TASK OBJECTIVE:
All the data below should be printed again without a single difference.

*** GIVEN RECORDS ***

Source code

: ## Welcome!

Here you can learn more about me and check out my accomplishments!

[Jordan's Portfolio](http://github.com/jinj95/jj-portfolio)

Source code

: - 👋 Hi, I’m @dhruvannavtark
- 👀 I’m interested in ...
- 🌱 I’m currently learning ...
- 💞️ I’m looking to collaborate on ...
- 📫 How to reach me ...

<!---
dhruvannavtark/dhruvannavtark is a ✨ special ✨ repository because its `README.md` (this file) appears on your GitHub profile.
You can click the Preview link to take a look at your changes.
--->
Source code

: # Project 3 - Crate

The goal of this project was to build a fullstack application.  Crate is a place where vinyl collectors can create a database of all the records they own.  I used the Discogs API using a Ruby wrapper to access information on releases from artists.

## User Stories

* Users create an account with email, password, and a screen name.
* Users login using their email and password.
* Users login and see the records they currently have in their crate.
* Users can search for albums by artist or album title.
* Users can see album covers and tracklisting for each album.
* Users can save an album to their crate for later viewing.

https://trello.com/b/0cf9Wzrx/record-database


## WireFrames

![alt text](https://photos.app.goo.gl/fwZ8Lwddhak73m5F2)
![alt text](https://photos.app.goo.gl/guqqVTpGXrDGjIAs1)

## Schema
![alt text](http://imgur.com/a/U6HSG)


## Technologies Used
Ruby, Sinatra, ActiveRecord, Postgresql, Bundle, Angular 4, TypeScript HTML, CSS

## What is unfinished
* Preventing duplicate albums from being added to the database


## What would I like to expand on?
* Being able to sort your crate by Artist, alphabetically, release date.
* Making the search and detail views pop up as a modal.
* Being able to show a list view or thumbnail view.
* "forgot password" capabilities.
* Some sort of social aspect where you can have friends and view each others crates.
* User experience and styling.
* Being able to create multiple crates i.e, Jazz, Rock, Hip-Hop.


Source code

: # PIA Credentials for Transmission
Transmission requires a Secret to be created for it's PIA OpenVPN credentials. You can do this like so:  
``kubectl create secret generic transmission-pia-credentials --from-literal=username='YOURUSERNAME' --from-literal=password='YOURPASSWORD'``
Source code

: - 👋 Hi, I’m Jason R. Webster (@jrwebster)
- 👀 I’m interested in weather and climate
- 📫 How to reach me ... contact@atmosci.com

*** End of GIVEN RECORDS ***

RESPONSE TO THIS EXERCISE:
Source code

: ## Welcome!

Here you can learn more about me and check out my accomplishments!

[Jordan's Portfolio](http://github.com/jinj95/jj-portfolio)

Source code

: - 👋 Hi, I’m @dhruvannavtark
- 👀 I’m interested in ...
- 🌱 I’m currently learning ...
- 💞️ I’m looking to collaborate on ...
- 📫 How to reach me ...

<!---
dhruvannavtark/dhruvannavtark is a ✨ special ✨ repository because its `README.md` (this file) appears on your GitHub profile.
You can click the Preview link to take a look at your changes.
--->
Source code

: # Project 3 - Crate

The goal of this project was to build a fullstack application.  Crate is a place where vinyl collectors can create a database of all the records they own.  I used the Discogs API using a Ruby wrapper to access information on releases from artists.

## User Stories

* Users create an account with email, password, and a screen name.
* Users login using their email and password.
* Users login and see the records they currently have in their crate.
* Users can search for albums by artist or album title.
* Users can see album covers and tracklisting for each album.
* Users can save an album to their crate for later viewing.

https://trello.com/b/0cf9Wzrx/record-database


## WireFrames

![alt text](https://photos.app.goo.gl/fwZ8Lwddhak73m5F2)
![alt text](https://photos.app.goo.gl/guqqVTpGXrDGjIAs1)

## Schema
![alt text](http://imgur.com/a/U6HSG)


## Technologies Used
Ruby, Sinatra, ActiveRecord, Postgresql, Bundle, Angular 4, TypeScript HTML, CSS

## What is unfinished
* Preventing duplicate albums from being added to the database


## What would I like to expand on?
* Being able to sort your crate by Artist, alphabetically, release date.
* Making the search and detail views pop up as a modal.
* Being able to show a list view or thumbnail view.
* "forgot password" capabilities.
* Some sort of social aspect where you can have friends and view each others crates.
* User experience and styling.
* Being able to create multiple crates i.e, Jazz, Rock, Hip-Hop.


Source code

: # PIA Credentials for Transmission
Transmission requires a Secret to be created for it's PIA OpenVPN credentials. You can do this like so:  
``kubectl create secret generic transmission-pia-credentials --from-literal=username='YOURUSERNAME' --from-literal=password='YOURPASSWORD'``
Source code

: - 👋 Hi, I’m Jason R. Webster (@jrwebster)
- 👀 I’m interested in weather and climate
- 📫 How to reach me ... contact@atmosci.com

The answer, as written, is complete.